Si tuviera tiempo, vendría. — If I had time, I would come. Si supiera, partiría. — If I knew, I’d leave.
The structure is si + imperfecto de subjuntivo + condicional. The si-clause uses imperfecto de subjuntivo; the main clause uses condicional. (For past counterfactuals, use si + pluscuamperfecto de subjuntivo + condicional perfecto: si hubiera sabido, habría venido — if I had known, I would have come.)
Never use condicional directly after si. The condition is in subjunctive; only the consequence is in conditional.
2. Polite requests
The single most common use of the condicional in everyday Spanish.
Querría un café. — I would like a coffee. ¿Podrías ayudarme? — Could you help me? ¿Me darías una mano? — Would you give me a hand?
Native Spanish speakers reach for querría over quiero in service interactions. Me gustaría un café is also extremely common — gustar in conditional is a stock polite request.
3. Reported speech (mapping a future into the past)
When you report what someone said about the future, the future shifts to conditional.
Direct: Dice que vendrá. (He says he will come.) Reported: Dijo que vendría. (He said he would come.)
The futuro simple (vendrá) becomes condicional (vendría) when embedded in a past-tense reporting verb. This is the same shift English does — will becomes would when reported.
4. Unverified or hedged statements
Según fuentes oficiales, el ministro habría dimitido. According to official sources, the minister has reportedly resigned. (Literally: would have resigned.)
This condicional periodístico is widespread in Spanish journalism. The conditional disclaims responsibility for the truth of the statement.
Condicional perfecto (past conditional)
The compound form: present conditional of haber + past participle.
Habría hablado. — I would have spoken. Habríamos venido. — We would have come.
Used for past counterfactuals (third conditional), past polite expressions of regret, and reported pasts.

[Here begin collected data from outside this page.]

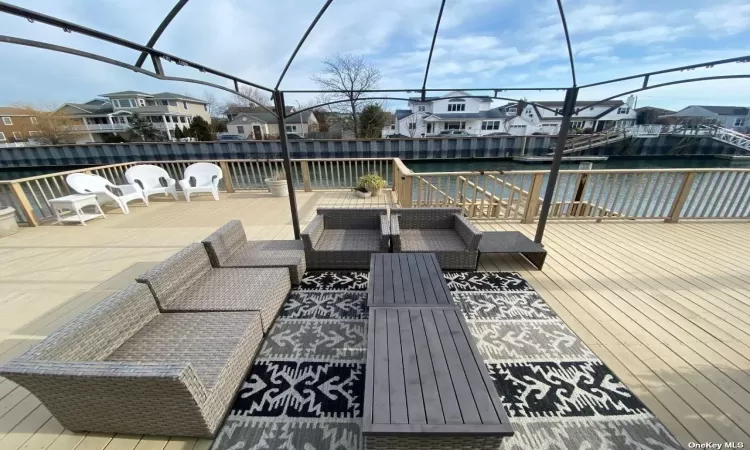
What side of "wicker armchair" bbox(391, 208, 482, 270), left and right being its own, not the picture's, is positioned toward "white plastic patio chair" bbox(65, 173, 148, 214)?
right

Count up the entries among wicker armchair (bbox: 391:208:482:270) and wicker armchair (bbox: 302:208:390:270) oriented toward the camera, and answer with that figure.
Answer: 2

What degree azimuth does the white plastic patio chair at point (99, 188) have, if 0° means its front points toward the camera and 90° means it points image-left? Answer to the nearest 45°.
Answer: approximately 315°

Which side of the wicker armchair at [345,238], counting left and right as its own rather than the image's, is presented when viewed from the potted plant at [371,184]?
back

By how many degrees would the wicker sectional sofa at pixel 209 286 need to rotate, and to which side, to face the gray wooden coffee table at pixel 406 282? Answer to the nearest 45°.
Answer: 0° — it already faces it

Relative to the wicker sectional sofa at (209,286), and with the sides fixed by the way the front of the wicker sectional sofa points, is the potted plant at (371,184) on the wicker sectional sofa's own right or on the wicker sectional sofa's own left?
on the wicker sectional sofa's own left

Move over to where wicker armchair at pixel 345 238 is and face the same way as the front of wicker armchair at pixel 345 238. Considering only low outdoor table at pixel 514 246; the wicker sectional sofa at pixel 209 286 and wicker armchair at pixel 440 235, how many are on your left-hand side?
2

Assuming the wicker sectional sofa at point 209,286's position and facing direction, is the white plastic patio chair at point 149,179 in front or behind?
behind
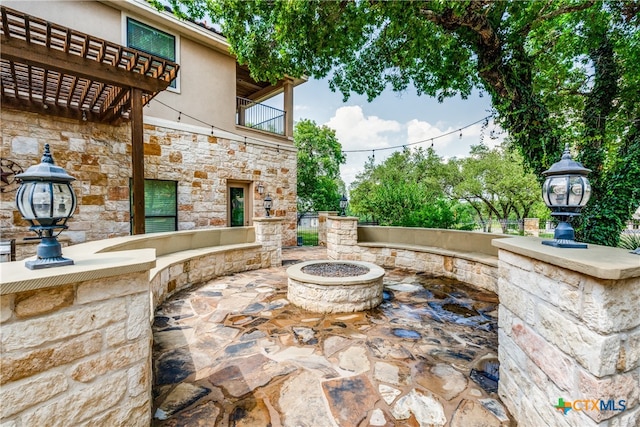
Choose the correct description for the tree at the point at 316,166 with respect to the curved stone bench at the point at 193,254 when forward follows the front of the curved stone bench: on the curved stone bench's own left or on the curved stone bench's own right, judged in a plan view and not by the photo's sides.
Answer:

Habría querido venir. — I would have liked to come. Si hubieras preguntado, te habría ayudado. — If you had asked, I would have helped you.
What you don’t need to do
You don’t need to memorise imperfecto-de-subjuntivo endings separately to handle hypotheticals — once you know tuviera, fuera, supiera, hubiera, the rest pattern-match. See subjuntivo.
You don’t need to use the journalistic conditional in your own writing. Recognise it; in your own Spanish, stick with verifiable claims.

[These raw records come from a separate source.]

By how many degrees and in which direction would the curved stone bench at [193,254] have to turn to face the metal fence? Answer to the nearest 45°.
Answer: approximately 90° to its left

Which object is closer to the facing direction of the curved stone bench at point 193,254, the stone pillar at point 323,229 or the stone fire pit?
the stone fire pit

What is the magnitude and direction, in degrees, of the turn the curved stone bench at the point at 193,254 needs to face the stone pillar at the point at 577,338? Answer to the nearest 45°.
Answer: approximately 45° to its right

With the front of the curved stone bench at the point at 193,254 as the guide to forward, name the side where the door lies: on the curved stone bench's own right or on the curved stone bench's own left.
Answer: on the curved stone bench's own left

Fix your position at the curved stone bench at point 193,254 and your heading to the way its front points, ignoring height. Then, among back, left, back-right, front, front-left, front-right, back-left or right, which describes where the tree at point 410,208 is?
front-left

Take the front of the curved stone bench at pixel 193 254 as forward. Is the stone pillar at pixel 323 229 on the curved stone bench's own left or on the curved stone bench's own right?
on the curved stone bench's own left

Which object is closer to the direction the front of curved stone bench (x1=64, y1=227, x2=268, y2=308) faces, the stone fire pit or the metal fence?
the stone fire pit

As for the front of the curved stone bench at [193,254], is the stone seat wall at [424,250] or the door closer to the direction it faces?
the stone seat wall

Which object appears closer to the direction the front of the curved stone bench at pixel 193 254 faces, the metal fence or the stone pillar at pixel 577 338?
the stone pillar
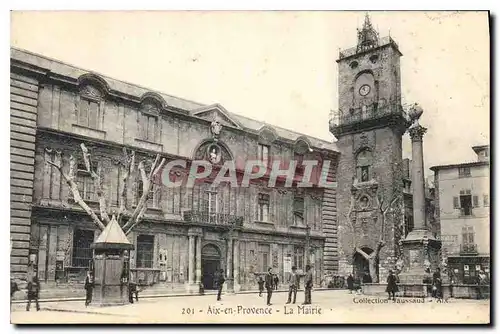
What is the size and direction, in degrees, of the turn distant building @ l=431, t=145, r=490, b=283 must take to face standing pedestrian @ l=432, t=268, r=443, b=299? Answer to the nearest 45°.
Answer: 0° — it already faces them

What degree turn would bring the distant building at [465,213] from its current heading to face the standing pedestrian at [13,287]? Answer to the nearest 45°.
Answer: approximately 45° to its right

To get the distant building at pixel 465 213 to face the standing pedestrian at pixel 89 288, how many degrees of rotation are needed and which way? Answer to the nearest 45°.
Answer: approximately 45° to its right

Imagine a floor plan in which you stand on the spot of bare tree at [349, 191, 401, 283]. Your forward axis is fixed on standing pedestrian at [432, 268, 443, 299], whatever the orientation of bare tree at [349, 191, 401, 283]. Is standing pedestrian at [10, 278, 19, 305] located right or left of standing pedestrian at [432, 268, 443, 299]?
right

You don’t need to translate would one-to-one. English would maps to Spanish conditional in some uses, to imperfecto in habitual sense (we would walk to school — íbamos a la escuela), and sometimes to nothing.
Common confusions
- Si + conditional is wrong. Always si tuviera + condicional. Not si tendría + condicional.
- Querría vs. quería. Querría (conditional — would like, polite). Quería (imperfecto — was wanting, also polite but with different nuance). Both work for polite requests; querría is slightly more formal.
- Reported future = conditional. Dijo que vendría. The future tense from direct speech becomes conditional in the reported version.
- The journalistic conditional is everywhere. When reading Spanish news, treat conditional-tense statements as “reportedly” or “allegedly.”
Where you’ll meet it in the library
The conditional appears in every Spanish book at every level. Especially central in:
- Don Quijote (A2+) — Don Quijote constantly imagines what would happen if the world matched his chivalric ideals. Sancho constantly weighs hypothetical comforts. The whole novel runs on the contrast between the world as it is and the world as it would be.
- Any Spanish newspaper. The condicional periodístico appears multiple times per article in stories about ongoing political or judicial events.
Where you'll see this in books.
« Querría hablar contigo, Sancho, » dijo Don Quijote. « Si tuviera tiempo, te contaría toda mi historia. »
« Si yo fuera caballero, » pensaba Sancho, « no haría tantas locuras. Comería bien y dormiría en una cama caliente. »
Don Quijote dijo que llegaría a Toboso al día siguiente. Prometió que serían bienvenidos. Aseguró que la princesa los recibiría con cortesía.